The Adkins family had been known for decades by the 1920s. They were fine, upstanding people with a name for honesty and hard work. Elishabeth was the family’s eldest daughter. Her beauty was rivaled by none in the area. Elishabeth loved a near-by farmer’s son, Jacob. He was successful and, by all accounts, ready to inherit his father’s vast estate.
The young couple became eager and consummated their union before their wedding. Elishabeth became pregnant. The couple planned on eloping, however, an epidemic of influenza struck the area. With no antibiotics or medicines of any worth, Jacob quickly died before any marital arrangements could be made.
Elishabeth was desperate. She’d kept her secret to herself and didn’t think there was any real reason to speak to anyone aside from Jacob. With her husband-to-be gone, she was forced to tell her family. They were disgraced and forbid her to leave the house. They were so afraid of tarnishing their image that they summoned the near-by doctor to “help” with their problem.

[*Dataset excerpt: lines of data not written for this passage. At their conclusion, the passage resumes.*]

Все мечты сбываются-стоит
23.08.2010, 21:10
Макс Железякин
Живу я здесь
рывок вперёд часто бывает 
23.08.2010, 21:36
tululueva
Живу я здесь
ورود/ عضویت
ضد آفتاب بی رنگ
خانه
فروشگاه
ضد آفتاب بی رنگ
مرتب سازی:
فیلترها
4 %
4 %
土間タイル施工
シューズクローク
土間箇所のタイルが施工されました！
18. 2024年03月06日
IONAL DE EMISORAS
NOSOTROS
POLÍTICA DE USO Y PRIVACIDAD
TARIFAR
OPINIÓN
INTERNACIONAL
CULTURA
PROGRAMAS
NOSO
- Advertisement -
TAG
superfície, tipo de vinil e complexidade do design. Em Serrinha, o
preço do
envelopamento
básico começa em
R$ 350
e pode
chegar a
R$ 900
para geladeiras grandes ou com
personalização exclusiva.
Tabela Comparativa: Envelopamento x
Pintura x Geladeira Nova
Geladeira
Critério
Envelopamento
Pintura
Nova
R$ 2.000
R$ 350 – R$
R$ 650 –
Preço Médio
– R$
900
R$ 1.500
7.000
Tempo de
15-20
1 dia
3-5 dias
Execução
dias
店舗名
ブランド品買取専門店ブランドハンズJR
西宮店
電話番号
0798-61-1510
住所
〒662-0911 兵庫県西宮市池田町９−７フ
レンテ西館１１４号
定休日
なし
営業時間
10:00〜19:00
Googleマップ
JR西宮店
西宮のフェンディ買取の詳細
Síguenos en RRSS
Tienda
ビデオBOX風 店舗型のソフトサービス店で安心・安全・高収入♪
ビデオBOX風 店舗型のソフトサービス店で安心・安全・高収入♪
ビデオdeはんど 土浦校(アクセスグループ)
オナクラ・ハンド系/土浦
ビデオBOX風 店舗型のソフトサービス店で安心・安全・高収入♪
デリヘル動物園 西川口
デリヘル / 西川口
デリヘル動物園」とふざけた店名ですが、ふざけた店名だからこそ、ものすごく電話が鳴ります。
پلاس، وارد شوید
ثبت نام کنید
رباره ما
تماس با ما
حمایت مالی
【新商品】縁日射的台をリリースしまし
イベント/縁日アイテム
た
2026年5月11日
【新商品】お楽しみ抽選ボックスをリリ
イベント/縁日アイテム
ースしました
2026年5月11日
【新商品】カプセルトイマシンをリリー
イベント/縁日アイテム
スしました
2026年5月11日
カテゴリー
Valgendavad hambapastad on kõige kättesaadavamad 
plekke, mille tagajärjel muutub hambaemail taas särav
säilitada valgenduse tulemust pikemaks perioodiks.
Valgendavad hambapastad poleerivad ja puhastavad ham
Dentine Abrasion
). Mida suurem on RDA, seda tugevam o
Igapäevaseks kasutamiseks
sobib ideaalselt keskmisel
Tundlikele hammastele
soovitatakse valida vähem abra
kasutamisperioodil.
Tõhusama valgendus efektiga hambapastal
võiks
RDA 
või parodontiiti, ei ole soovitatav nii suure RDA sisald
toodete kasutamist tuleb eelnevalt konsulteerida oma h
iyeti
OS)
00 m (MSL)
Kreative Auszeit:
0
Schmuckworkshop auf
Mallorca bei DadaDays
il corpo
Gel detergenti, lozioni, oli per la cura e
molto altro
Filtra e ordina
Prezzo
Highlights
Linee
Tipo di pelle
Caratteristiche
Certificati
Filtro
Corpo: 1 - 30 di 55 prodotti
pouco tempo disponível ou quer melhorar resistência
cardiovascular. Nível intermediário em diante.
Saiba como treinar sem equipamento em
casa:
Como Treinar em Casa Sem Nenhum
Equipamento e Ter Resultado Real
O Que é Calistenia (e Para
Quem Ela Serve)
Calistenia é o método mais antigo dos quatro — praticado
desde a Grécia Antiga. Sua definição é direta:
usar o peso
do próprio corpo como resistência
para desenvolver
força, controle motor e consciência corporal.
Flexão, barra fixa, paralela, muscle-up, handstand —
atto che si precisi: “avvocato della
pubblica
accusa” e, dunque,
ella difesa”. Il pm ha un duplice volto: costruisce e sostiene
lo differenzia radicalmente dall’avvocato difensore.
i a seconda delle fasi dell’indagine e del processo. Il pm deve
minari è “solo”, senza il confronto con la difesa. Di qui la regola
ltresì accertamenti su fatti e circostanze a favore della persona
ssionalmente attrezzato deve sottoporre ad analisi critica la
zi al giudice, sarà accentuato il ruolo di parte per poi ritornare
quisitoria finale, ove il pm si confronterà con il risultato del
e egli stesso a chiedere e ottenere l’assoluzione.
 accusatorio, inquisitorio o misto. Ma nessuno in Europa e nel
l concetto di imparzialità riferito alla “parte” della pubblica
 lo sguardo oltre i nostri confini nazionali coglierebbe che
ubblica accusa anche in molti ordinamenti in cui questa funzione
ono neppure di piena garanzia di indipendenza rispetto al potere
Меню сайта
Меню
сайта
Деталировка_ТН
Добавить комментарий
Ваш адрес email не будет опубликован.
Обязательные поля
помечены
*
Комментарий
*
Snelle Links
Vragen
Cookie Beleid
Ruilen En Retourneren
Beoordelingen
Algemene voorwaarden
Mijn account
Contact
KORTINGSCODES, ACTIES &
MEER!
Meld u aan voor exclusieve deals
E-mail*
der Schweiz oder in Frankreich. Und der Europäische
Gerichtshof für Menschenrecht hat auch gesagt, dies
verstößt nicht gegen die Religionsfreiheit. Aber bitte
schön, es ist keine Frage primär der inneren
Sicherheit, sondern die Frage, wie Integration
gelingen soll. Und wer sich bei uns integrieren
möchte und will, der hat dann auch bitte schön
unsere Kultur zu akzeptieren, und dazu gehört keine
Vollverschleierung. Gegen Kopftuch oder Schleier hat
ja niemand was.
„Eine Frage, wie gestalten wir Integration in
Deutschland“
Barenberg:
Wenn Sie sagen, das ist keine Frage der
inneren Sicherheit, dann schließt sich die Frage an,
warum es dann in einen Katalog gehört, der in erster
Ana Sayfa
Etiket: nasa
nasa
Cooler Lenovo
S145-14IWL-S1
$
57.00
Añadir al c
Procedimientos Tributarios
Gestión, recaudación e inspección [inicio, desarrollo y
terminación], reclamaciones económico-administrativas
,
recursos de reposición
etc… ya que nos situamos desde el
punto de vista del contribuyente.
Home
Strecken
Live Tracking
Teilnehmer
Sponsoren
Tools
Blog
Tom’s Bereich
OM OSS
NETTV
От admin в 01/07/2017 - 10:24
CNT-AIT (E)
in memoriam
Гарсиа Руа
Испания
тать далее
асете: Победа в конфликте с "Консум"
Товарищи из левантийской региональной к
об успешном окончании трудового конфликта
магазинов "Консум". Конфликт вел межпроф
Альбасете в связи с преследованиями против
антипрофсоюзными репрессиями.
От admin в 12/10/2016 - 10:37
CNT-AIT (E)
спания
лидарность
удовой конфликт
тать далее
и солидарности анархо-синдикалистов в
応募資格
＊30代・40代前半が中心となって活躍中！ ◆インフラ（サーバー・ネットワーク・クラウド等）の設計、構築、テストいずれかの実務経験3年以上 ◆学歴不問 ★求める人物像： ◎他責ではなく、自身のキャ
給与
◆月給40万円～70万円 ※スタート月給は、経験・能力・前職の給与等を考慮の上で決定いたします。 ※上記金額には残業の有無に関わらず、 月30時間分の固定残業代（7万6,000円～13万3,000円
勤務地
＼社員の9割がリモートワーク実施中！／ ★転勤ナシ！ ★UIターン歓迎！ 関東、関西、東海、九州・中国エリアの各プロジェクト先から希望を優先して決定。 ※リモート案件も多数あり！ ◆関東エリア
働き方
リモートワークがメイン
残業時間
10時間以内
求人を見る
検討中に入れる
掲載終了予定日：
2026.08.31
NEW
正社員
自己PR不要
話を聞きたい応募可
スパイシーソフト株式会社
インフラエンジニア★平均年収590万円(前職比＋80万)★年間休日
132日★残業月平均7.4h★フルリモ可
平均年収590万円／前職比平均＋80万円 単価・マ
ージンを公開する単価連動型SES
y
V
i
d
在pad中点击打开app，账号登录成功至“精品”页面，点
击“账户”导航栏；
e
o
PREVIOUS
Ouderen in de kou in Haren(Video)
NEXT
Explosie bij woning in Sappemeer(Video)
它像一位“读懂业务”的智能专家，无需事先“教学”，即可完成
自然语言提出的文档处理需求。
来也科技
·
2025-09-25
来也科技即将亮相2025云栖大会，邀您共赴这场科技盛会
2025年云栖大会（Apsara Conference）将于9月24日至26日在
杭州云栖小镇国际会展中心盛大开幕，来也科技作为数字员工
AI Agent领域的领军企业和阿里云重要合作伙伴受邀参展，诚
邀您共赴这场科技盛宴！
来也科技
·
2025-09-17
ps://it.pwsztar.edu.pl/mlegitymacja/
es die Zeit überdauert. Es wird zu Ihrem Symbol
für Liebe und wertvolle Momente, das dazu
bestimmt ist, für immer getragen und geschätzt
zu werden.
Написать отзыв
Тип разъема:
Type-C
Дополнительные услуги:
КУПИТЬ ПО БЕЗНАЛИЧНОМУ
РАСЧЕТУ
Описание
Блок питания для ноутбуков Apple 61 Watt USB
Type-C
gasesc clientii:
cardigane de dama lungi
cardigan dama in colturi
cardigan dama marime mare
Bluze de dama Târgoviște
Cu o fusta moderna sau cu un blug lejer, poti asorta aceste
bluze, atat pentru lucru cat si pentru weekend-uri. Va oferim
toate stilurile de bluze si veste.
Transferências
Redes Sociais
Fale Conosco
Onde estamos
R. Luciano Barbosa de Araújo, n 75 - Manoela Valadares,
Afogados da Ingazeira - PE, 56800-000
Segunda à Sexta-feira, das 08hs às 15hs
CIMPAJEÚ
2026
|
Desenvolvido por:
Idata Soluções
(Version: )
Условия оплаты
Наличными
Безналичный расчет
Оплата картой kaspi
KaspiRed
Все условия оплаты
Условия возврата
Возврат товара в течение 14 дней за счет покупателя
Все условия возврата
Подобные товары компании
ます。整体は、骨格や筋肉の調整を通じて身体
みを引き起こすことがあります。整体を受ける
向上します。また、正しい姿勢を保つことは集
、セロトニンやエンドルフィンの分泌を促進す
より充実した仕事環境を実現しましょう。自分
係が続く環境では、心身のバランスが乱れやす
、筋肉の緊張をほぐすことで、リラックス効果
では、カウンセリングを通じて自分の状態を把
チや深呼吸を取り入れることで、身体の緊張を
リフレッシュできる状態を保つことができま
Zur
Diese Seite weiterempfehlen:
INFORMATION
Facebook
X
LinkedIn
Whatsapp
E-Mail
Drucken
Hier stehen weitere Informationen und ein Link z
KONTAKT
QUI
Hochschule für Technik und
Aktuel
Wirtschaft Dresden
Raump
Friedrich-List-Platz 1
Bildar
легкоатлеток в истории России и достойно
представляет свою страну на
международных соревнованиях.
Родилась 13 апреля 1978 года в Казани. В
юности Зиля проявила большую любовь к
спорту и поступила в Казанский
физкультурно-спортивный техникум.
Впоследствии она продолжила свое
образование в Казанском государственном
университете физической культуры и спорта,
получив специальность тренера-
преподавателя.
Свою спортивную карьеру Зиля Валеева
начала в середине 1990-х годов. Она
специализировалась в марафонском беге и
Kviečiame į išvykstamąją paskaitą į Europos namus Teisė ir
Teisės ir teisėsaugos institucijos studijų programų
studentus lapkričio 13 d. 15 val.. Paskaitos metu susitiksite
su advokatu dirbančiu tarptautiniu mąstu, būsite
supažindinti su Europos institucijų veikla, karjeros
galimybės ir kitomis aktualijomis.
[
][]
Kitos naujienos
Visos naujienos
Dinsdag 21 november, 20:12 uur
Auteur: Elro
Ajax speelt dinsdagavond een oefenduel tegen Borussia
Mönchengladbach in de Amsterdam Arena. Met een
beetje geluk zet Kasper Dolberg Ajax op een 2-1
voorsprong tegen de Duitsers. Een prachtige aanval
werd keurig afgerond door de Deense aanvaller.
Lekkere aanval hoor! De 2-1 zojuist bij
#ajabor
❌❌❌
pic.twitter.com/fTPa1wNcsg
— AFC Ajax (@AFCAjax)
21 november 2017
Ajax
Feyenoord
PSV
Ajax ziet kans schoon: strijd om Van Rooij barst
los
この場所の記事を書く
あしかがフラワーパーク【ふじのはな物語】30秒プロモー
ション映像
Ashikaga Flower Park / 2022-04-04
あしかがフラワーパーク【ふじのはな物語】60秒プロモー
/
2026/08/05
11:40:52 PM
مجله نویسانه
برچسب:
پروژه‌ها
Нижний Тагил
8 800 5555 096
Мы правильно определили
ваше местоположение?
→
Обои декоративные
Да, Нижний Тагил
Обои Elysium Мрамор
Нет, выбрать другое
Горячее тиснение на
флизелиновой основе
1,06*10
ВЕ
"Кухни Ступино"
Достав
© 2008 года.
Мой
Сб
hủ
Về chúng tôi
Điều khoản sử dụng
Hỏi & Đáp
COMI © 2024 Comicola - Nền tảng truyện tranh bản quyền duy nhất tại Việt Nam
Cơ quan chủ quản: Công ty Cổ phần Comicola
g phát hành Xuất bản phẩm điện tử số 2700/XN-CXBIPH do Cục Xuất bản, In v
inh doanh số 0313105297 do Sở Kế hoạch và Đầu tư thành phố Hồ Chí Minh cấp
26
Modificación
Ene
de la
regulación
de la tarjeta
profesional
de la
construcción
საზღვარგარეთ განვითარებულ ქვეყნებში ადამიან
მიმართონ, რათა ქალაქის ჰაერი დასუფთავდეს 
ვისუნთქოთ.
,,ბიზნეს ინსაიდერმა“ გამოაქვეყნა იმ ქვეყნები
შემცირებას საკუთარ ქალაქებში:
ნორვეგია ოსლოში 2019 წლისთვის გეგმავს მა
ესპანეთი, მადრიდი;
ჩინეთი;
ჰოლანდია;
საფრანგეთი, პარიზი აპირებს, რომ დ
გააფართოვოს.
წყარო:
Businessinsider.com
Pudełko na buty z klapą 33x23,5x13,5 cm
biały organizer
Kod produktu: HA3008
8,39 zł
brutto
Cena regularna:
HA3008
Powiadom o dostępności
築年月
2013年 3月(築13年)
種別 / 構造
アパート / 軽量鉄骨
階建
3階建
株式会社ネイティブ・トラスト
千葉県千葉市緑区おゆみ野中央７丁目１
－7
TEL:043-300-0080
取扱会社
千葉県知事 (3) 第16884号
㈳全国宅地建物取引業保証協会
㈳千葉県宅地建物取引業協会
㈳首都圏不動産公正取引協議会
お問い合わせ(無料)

The doctor came by the home and examined the girl. He confirmed she was pregnant. Elishabeth’s parents were heartbroken that their daughter had stooped to behaving like a harlot. They pushed the doctor to prepare an “elixir” to fix the problem.
Elishabeth knew her parents were angry, but she had no idea the “medicine” they provided was a lethal poison.
Elishabeth died shortly thereafter along with her baby. The parents were never suspected of harming their daughter. The doctor was never questioned, either.
To the rest of the world, Elishabeth just grew sick and ill from the same thing that killed her betrothed. All that remained of this tragedy were the whispers of neighbors who knew something wasn’t right..
This legend hails from rural Southwestern Virginia.